Autre référence à la France, mais à travers. Napoléon. Que vient donc faire l’empereur dans la galère afghane, peut-on s’interroger. Mais Thimothy Egan, dans une opinion publiée dans le New York Times, trouve, lui, des comparaisons à faire entre, d’une part, « le triomphe pacifique » qu’a représenté pour les Américains du début du XIXe siècle l’achat de la Louisiane au Premier Consul, et d’autre part « ce qui va probablement être les deux guerres les plus longues des Etats-Unis ».

Le front mexicain contre la drogue

Autre guerre dont on parle ce matin en Amérique : celle qui est menée contre les trafiquants de drogue mexicains. USA Today  publie un reportage sur l’implication de policiers des Etats-Unis au Mexique.
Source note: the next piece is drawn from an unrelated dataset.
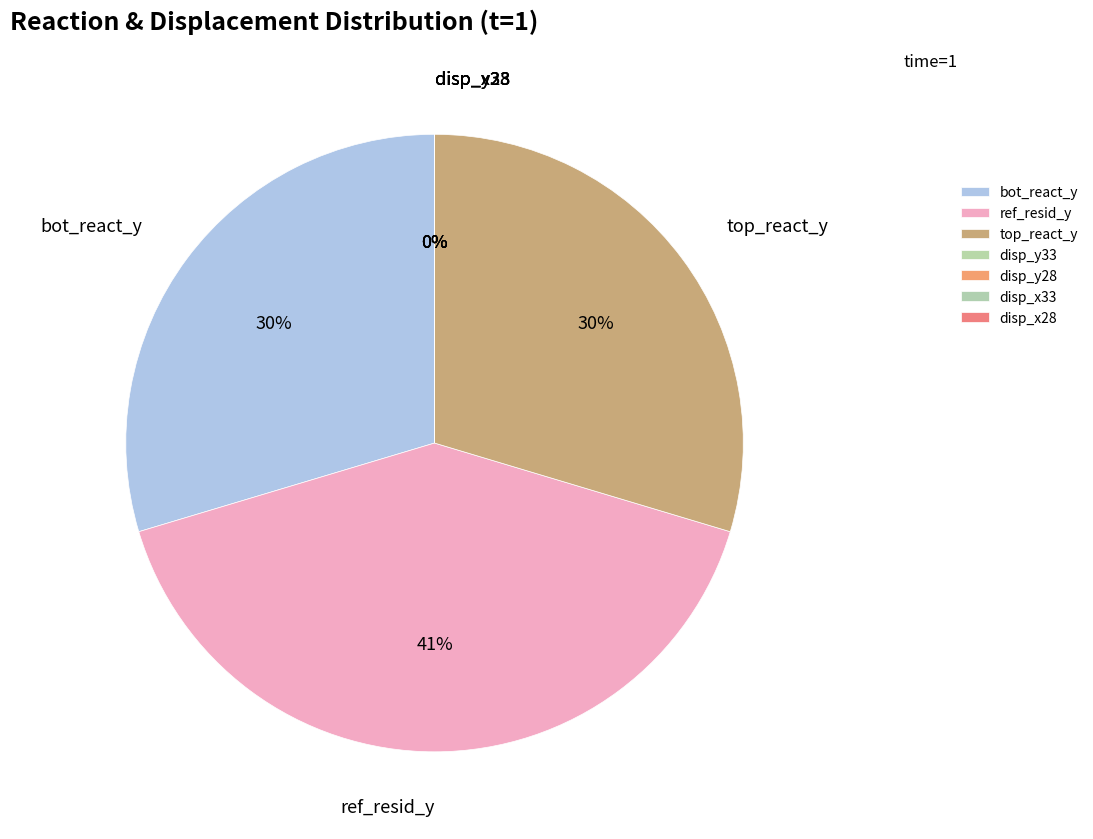

Is disp_y33 the majority of the pie?

No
Le journaliste s’est rendu à Mexico, où il a assisté à la formation que donnent là-bas 81 officiers de police américains à des collègues mexicains de façon à mieux combattre les cartels de la drogue. Cet entraînement fait partie de l’aide de quelque 1,4 milliard de dollars que les Etats-Unis ont allouée dans ce but au pays voisin. « C’est aussi une première pour le Mexique », remarque le journaliste, car le gouvernement mexicain « est historiquement réticent à laisser venir des agents américains sur son sol, à cause de l’animosité qui remonte à la guerre de 1846-48 » entre les deux pays.
On sait que le Mexique est profondément engagé de son côté contre les cartels ; dans ce contexte, c’est une bourde de premier ordre que relève le journal mexicain El Universal. Un haut-fonctionnaire du ministère de l’agriculture a en effet jugé qu’« il y a beaucoup de choses que le secteur agricole pourrait apprendre du narcotrafic », qui « produit ce que demande le marché et utilise les nouvelles technologies, alors que les paysans produisent, et voient ensuite s’il y a un marché pour leurs produits ». Des paroles que le ministère de l’Agriculture à qualifiées après coup de « malheureuses ».